Tomo melihat wajah Reno. “Boss, itu mungkin perangkap.”
“Aku tahu.” Reno memasukkan ponselnya. “Dan aku akan datang ke perangkap itu kalau perlu. Tapi bukan sekarang.”
“Kita tetap ke utara?”
“Ya.”
Sisi Distrik Barat lebih gelap, lebih sempit, dan lebih berbahaya. Banyak gang bercabang seperti labirin. Lampu-lampu hanya sedikit yang menyala.
Ketika Reno dan pasukannya mendekat, mereka melihat sekelompok orang dari Silver Fang sedang menunggu dengan posisi bertahan.

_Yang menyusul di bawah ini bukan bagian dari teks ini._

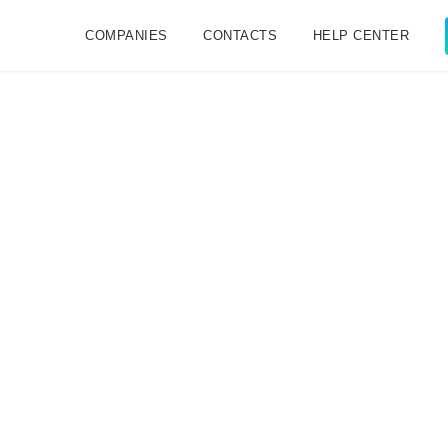
COMPANIES
CONTACTS
HELP CENTER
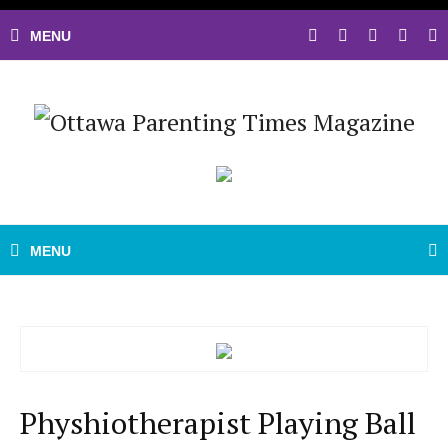
Physhiotherapist Playing Ball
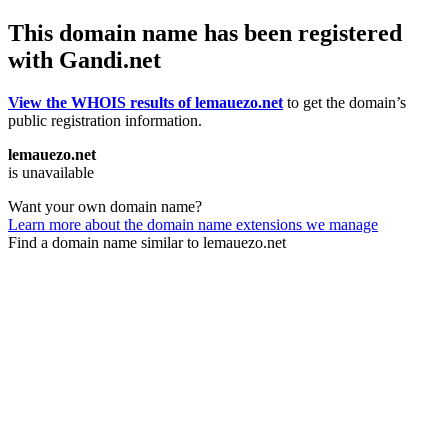
This domain name has been registered
with Gandi.net
View the WHOIS results of lemauezo.net
to get the domain’s
public registration information.
lemauezo.net
is unavailable
Want your own domain name?
Learn more about the domain name extensions we manage
Find a domain name similar to lemauezo.net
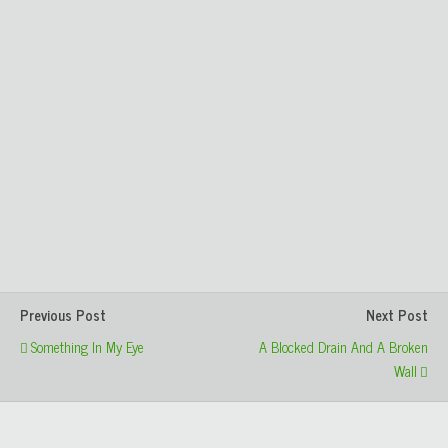
Previous Post
Next Post
Something In My Eye
A Blocked Drain And A Broken
Wall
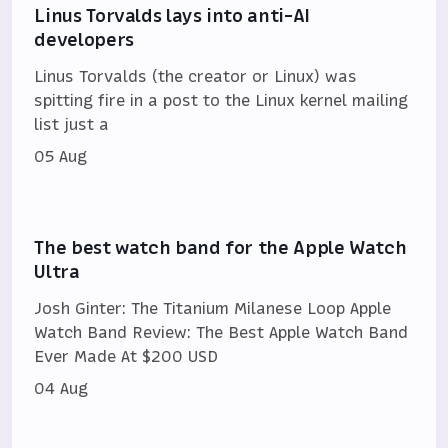
Linus Torvalds lays into anti-AI
developers
Linus Torvalds (the creator or Linux) was
spitting fire in a post to the Linux kernel mailing
list just a
05 Aug
The best watch band for the Apple Watch
Ultra
Josh Ginter: The Titanium Milanese Loop Apple
Watch Band Review: The Best Apple Watch Band
Ever Made At $200 USD
04 Aug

“Bagus,” kata Reno. “Mereka siap kali ini.”
Saat The Red Serpent mulai mendekat, salah satu anggota Silver Fang berteriak:
“RENO! RAFAEL MENGIRIM SALAM!”
Reno tersenyum kecil. “Sampaikan salam balasan.”
Perang meledak untuk kedua kalinya malam itu.

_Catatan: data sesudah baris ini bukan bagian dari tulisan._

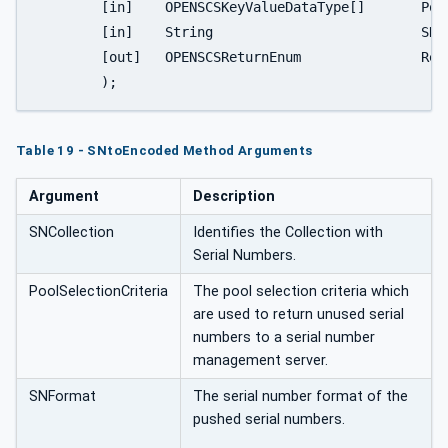
	[in]	OPENSCSKeyValueDataType[]	PoolSelectionCriteria

	[in]	String				SNFormat

	[out]	OPENSCSReturnEnum		ReturnStatus

	);
Table 19 - SNtoEncoded Method Arguments
Argument
Description
SNCollection
Identifies the Collection with
Serial Numbers.
PoolSelectionCriteria
The pool selection criteria which
are used to return unused serial
numbers to a serial number
management server.
SNFormat
The serial number format of the
pushed serial numbers.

Tomo menggunakan shotgun, menembak dua orang sekaligus. Iwan menendang lalu menusuk leher musuh dengan pisau karambit. Api perang semakin memanas.
Reno berhadapan dengan tiga orang sekaligus. Satu mencoba menyerang dengan pisau, Reno menangkap pergelangannya, memutar tangan nya hingga patah, lalu menembaknya di dada. Pria kedua menodongkan senjata, Reno menunduk dan menembak nya dari bawah rahang. Darah menyembur seperti air mancur kecil. Yang ketiga mencoba melarikan diri, tapi Reno menarik kerahnya lalu menghantam wajahnya ke dinding hingga tidak bergerak.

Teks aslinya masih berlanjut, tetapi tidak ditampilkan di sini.